A week later, the Patriots were in the AFC Championship game against the Pittsburgh Steelers. Even as a snotty-nosed seventh-grader, I can remember thinking, "We shouldn't be here." But the Patriots won that game, too, and suddenly they were in the Super Bowl. It was then I thought, "No, but we really shouldn't be here." If you want to believe that the only reason the Patriots beat the St. Louis Rams that day was because of alleged signal stealing, you go right ahead, but that isn't what happened.

No, this was something different. It was a power that I saw at work six years later. A power that we were up against in Super Bowl XLII against the New York Football Giants.

That Super Bowl was a matchup of one of the three greatest football teams ever assembled against a team that was fortunate to make the playoffs. What happened next was a string of miracles that still haunts me to this day. When Eli Manning scampered out onto the field to lead the Giants' final drive of the game, they were down 14-10. The Giants looked lost on offense. Suddenly, it was fourth and one. Stopping Brandon Jacobs ends the game. But…
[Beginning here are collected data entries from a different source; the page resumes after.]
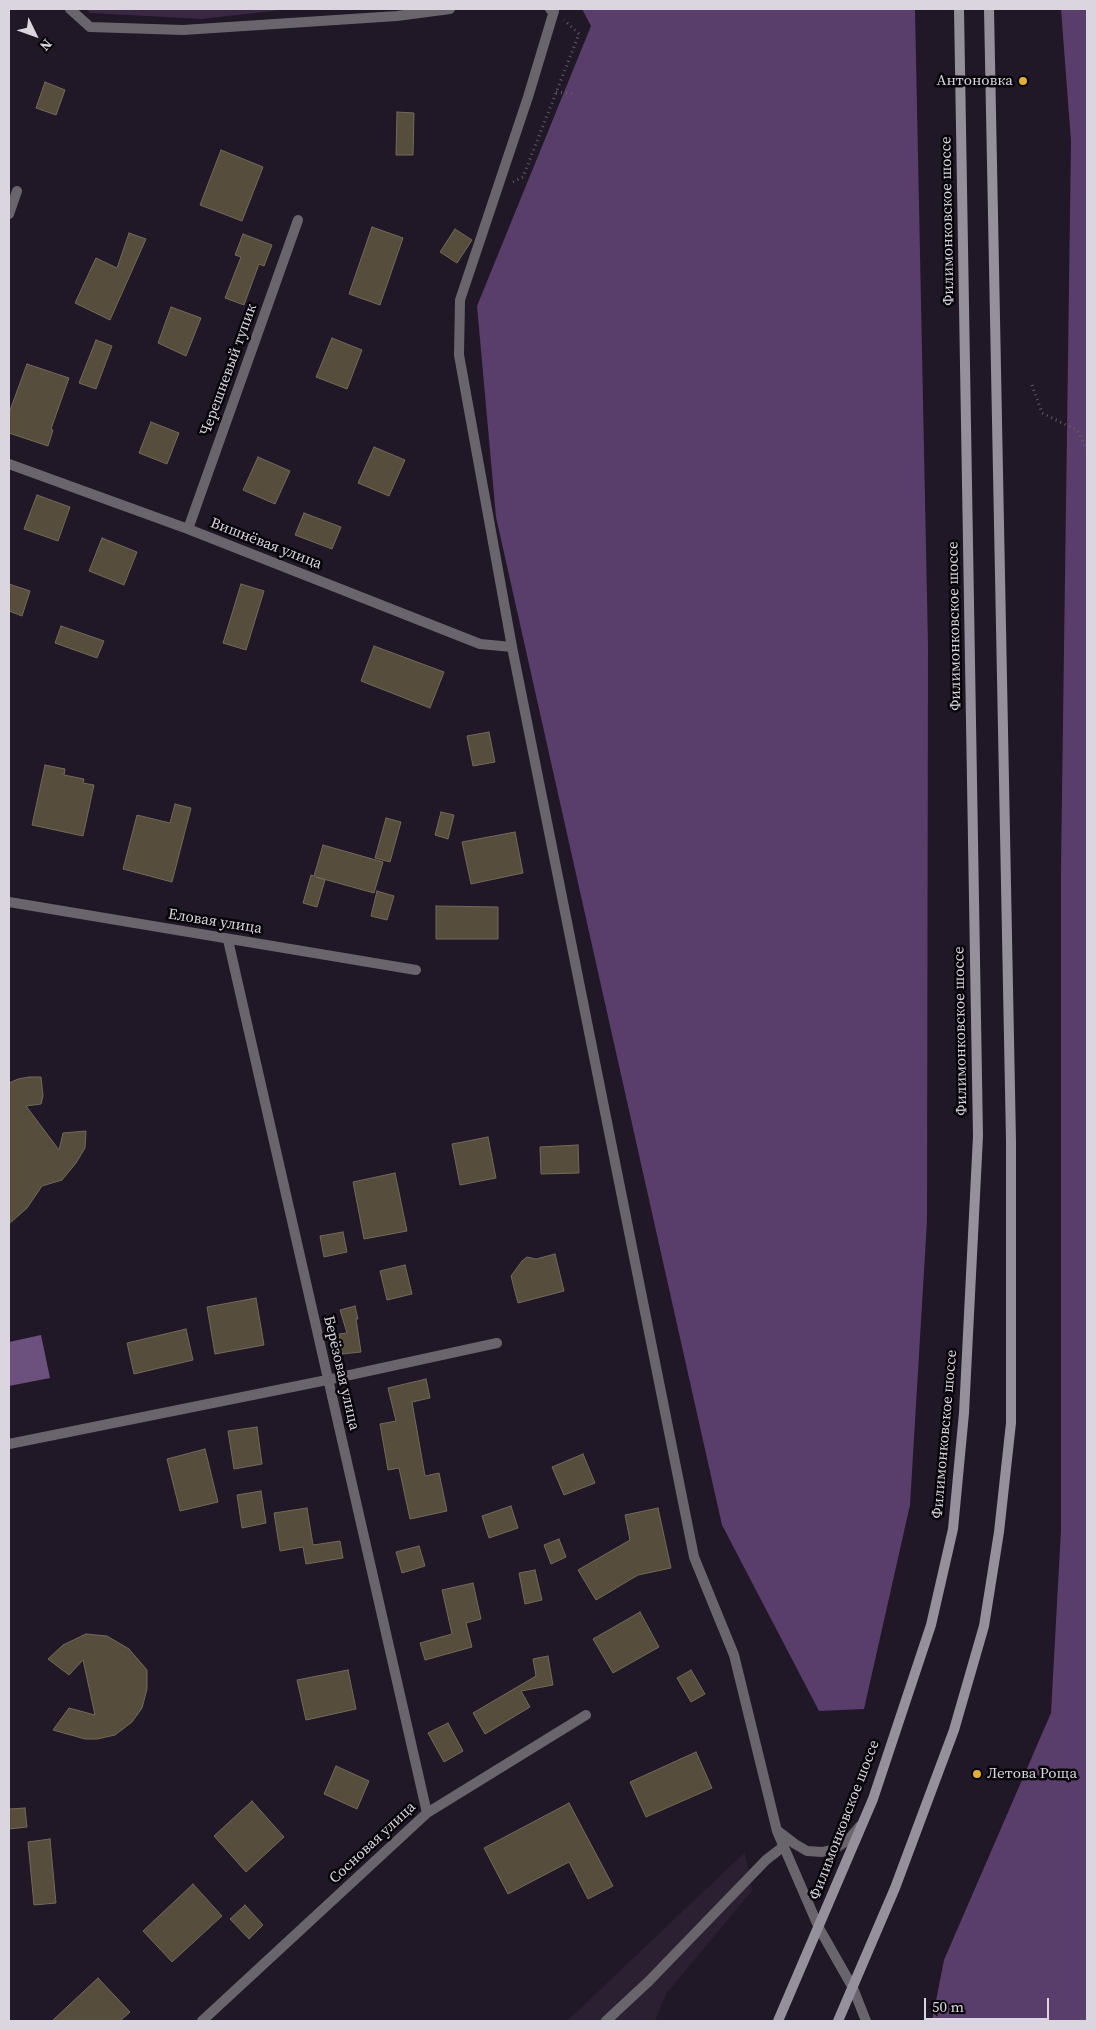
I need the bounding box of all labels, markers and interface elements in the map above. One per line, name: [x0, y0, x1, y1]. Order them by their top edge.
north arrow: [10, 10, 60, 60]
text: N: [35, 35, 57, 56]
place label: Антоновка: [936, 72, 1013, 90]
marker: Антоновка: [1017, 75, 1029, 87]
street label: Филимонковское шоссе: [938, 136, 958, 306]
street label: Черешневый тупик: [197, 302, 261, 438]
street label: Вишнёвая улица: [208, 514, 324, 574]
street label: Филимонковское шоссе: [945, 541, 965, 711]
street label: Еловая улица: [167, 906, 263, 938]
street label: Филимонковское шоссе: [951, 946, 971, 1116]
street label: Берёзовая улица: [319, 1314, 363, 1432]
street label: Филимонковское шоссе: [929, 1349, 961, 1519]
street label: Филимонковское шоссе: [806, 1738, 884, 1902]
place label: Летова Роща: [987, 1765, 1077, 1783]
marker: Летова Роща: [971, 1768, 983, 1780]
street label: Сосновая улица: [326, 1798, 420, 1888]
scale bar: [926, 1988, 1051, 2020]
text: 50 m: [932, 1996, 964, 2017]

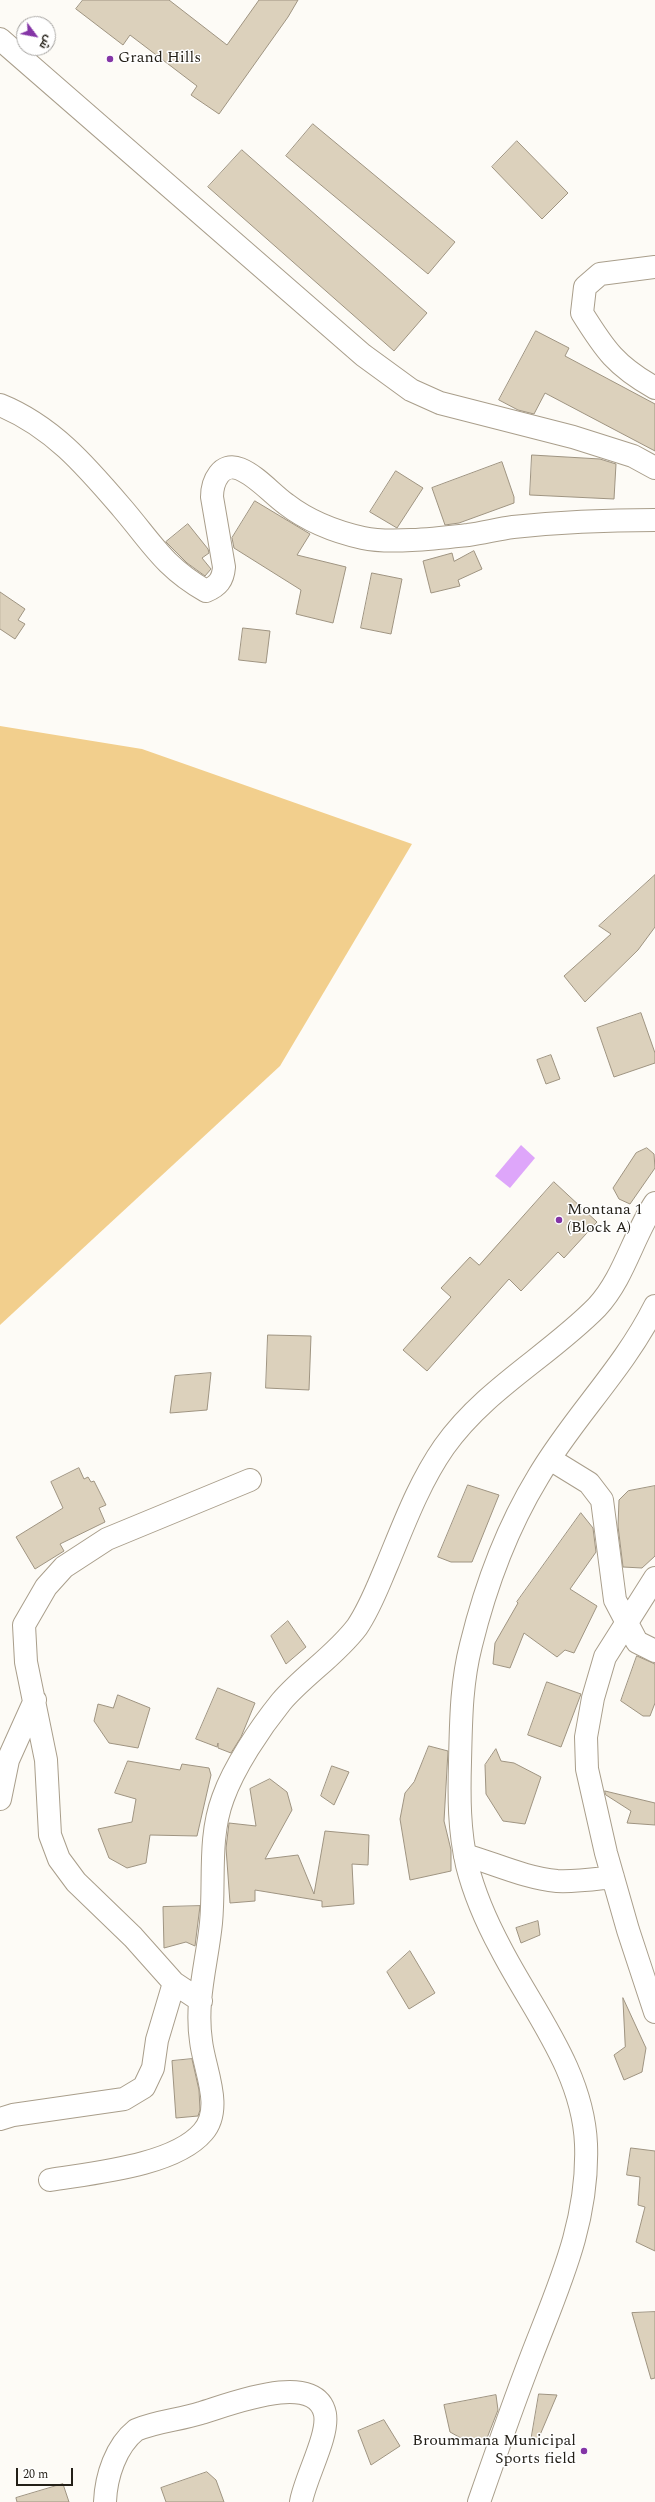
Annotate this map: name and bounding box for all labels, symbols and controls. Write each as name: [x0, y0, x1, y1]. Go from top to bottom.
north arrow: [16, 16, 56, 56]
text: ش: [35, 32, 57, 53]
place label: Grand Hills: [118, 49, 201, 69]
marker: Grand Hills: [105, 54, 115, 64]
place label: Montana 1 (Block A): [567, 1201, 643, 1239]
marker: Montana 1 (Block A): [554, 1215, 564, 1225]
place label: Broummana Municipal Sports field: [412, 2432, 576, 2470]
marker: Broummana Municipal Sports field: [579, 2446, 589, 2456]
scale bar: [18, 2460, 75, 2486]
text: 20 m: [23, 2465, 48, 2484]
Vince Wilfork slips and the hole he leaves gives Jacobs the first down. Next play, a terrified Eli Manning flees a collapsing pocket, running with the unprotected ball outside of his body. Adalius Thomas knocks the ball from his hands for a fumble, but…
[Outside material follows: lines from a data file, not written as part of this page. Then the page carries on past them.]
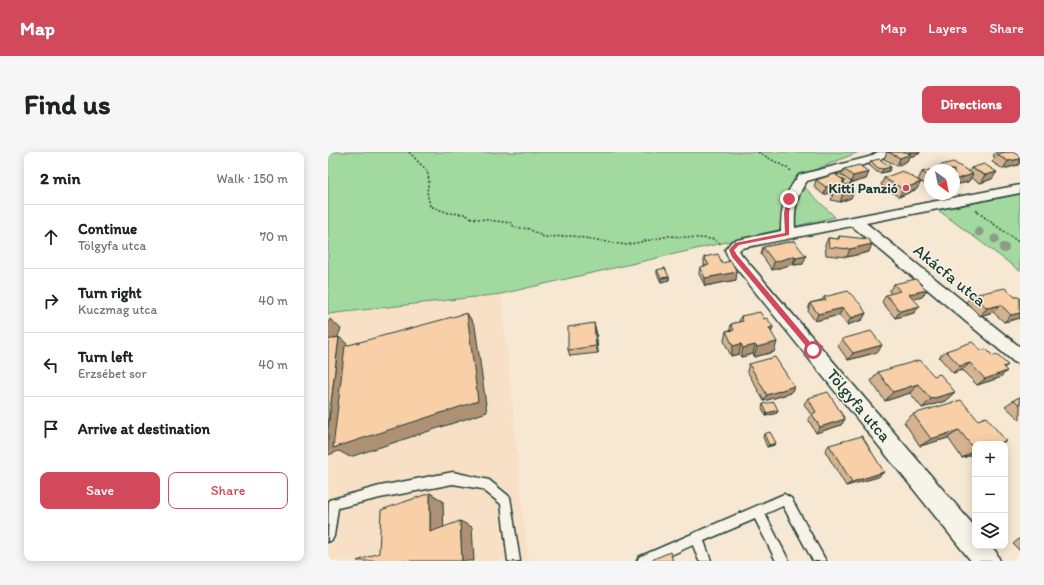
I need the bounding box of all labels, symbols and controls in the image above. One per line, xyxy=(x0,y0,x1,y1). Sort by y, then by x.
text: Map xyxy=(20,17,55,40)
text: Map xyxy=(881,20,906,37)
text: Layers xyxy=(928,20,967,37)
text: Share xyxy=(989,20,1024,37)
button: Directions xyxy=(922,86,1020,123)
text: Find us xyxy=(24,87,111,121)
north arrow xyxy=(924,164,960,200)
text: 2 min xyxy=(40,168,80,188)
text: Walk · 150 m xyxy=(217,171,288,186)
place label: Kitti Panzió xyxy=(828,180,898,197)
marker: Kitti Panzió xyxy=(901,183,911,193)
route end xyxy=(780,190,798,208)
text: Continue xyxy=(78,220,137,238)
icon: ahead xyxy=(40,226,62,248)
text: 70 m xyxy=(260,229,288,244)
text: Tölgyfa utca xyxy=(78,238,146,253)
street label: Akácfa utca xyxy=(910,240,990,310)
text: Turn right xyxy=(78,284,142,302)
icon: right xyxy=(40,290,62,312)
text: 40 m xyxy=(258,293,288,308)
text: Kuczmag utca xyxy=(78,302,157,317)
route start xyxy=(804,341,822,359)
text: Turn left xyxy=(78,348,133,366)
icon: left xyxy=(40,354,62,376)
text: 40 m xyxy=(258,357,288,372)
street label: Tölgyfa utca xyxy=(823,364,895,446)
text: Erzsébet sor xyxy=(78,366,147,381)
icon: arrive xyxy=(40,418,62,440)
text: Arrive at destination xyxy=(78,420,210,438)
map controls xyxy=(972,441,1008,549)
button: + xyxy=(972,441,1008,477)
button: Save xyxy=(40,472,160,509)
button: Share xyxy=(168,472,288,509)
button: − xyxy=(972,477,1008,513)
button: layers xyxy=(972,513,1008,549)

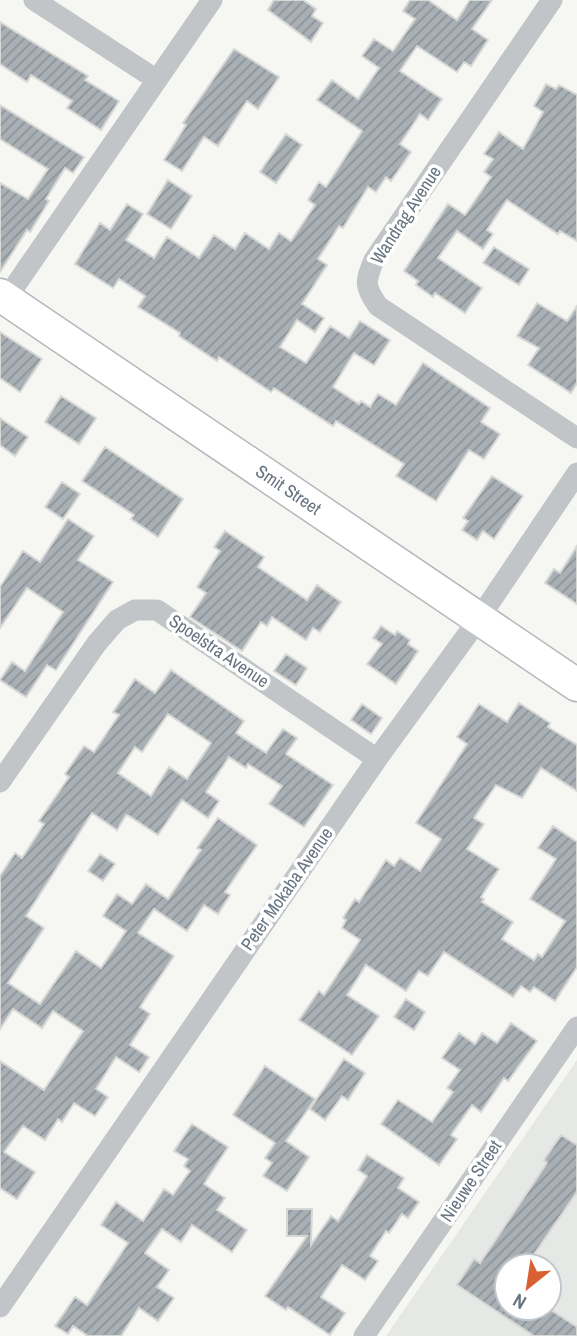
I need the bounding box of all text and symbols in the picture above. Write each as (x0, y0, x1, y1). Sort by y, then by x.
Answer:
street label: Wandrag Avenue (364, 161, 447, 269)
street label: Smit Street (251, 458, 326, 521)
street label: Spoelstra Avenue (164, 608, 274, 693)
street label: Peter Mokaba Avenue (235, 822, 338, 955)
street label: Nieuwe Street (434, 1135, 507, 1226)
north arrow (493, 1252, 563, 1322)
text: N (508, 1288, 531, 1316)

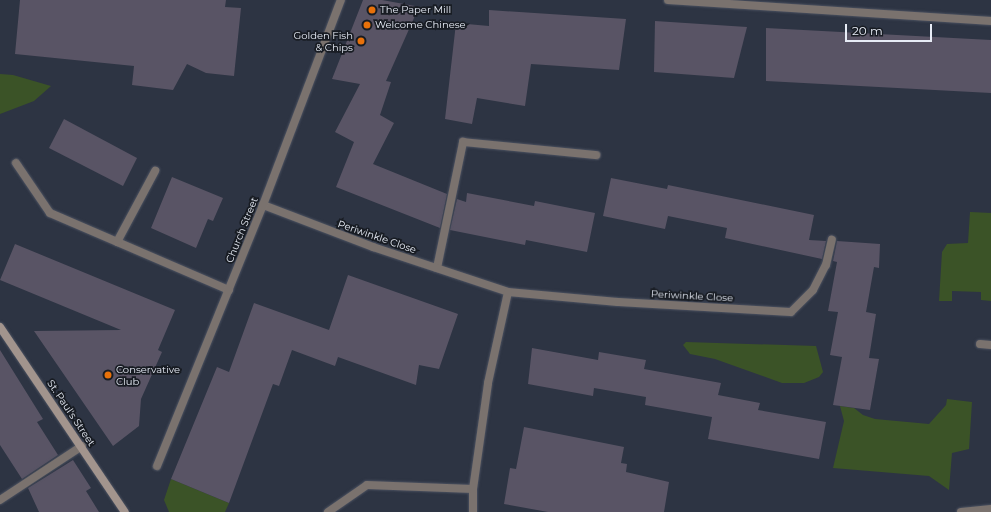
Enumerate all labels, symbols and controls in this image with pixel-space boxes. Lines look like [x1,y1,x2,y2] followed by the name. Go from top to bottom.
[380,4,451,16] place label: The Paper Mill
[367,5,377,15] marker: The Paper Mill
[847,16,934,42] scale bar
[375,19,466,31] place label: Welcome Chinese
[362,20,372,30] marker: Welcome Chinese
[852,23,883,38] text: 20 m
[293,29,353,52] place label: Golden Fish & Chips
[356,36,366,46] marker: Golden Fish & Chips
[223,195,261,265] street label: Church Street
[336,218,418,256] street label: Periwinkle Close
[651,288,733,304] street label: Periwinkle Close
[116,363,180,386] place label: Conservative Club
[103,370,113,380] marker: Conservative Club
[44,378,98,448] street label: St. Paul's Street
The ball bounces underneath Eli and the Giants retain possession. Next play, a similarly scared Eli whips a ball off of his back foot into the Patriots secondary. Asante Samuel measures up the interception, but…

The ball bounces off of his hands and harmlessly to the ground. Next play…

The Tyree catch.

I'm incredibly bitter about this loss — in case you couldn't tell — but it's tough to argue that the Patriots were supposed to win that game with the overwhelming evidence in the string of miracle plays that happened. Just as the lowly Patriots of 2001-02 were destined to beat the Rams, the Giants of 2007-08 were destined to beat the Patriots. This sounds like I'm joking, but I'm not. At a certain point, an underdog football team reaches a belief that it is their destiny to win the championship, and that certainty manifests itself into an unbeatable aura that trumps all else. Look at the 2005 Steelers championship team, the Green Bay Packers 2011 championship team, or even this Giants 2012 playoff team.

In football, it's almost always better to be the team who is not supposed to be there. The thing is, that team doesn't exist in this Super Bowl. That's what's so interesting. This Super Bowl should have been some combination of the Steelers, Houston Texans, New Orleans Saints, Packers or even the San Francisco 49ers. But the Steelers and the Texans were robbed by their injuries, and the Saints, Packers and Niners were undone by miscues. Suddenly, the Super Bowl is between a team that needed an 11th-hour field goal block to keep their season alive and a team who didn't beat an opponent with a winning record until last week.

The Patriots are — for some reason — three-point favorites despite being beaten in their own house by the Giants earlier this year. These same Patriots had the incredible good fortune of an easy schedule, in which they played two above .500 teams all year, had a first round bye, and had the easiest playoff win ever over the Denver Broncos. Everyone knows this, and the Giants are the popular pick to win the Superbowl.


That makes the Patriots the favorites and the underdogs. It makes the Giants the underdogs and the favorites. Both teams are incredibly fortunate to be where they are today, and both truly seem to believe that this title is their destiny. Both teams seem to have this "power" that I mentioned before working for them and teams that have that power don't lose.


Something has to give, and I personally hope it's one of those passes Eli throws off of his back foot.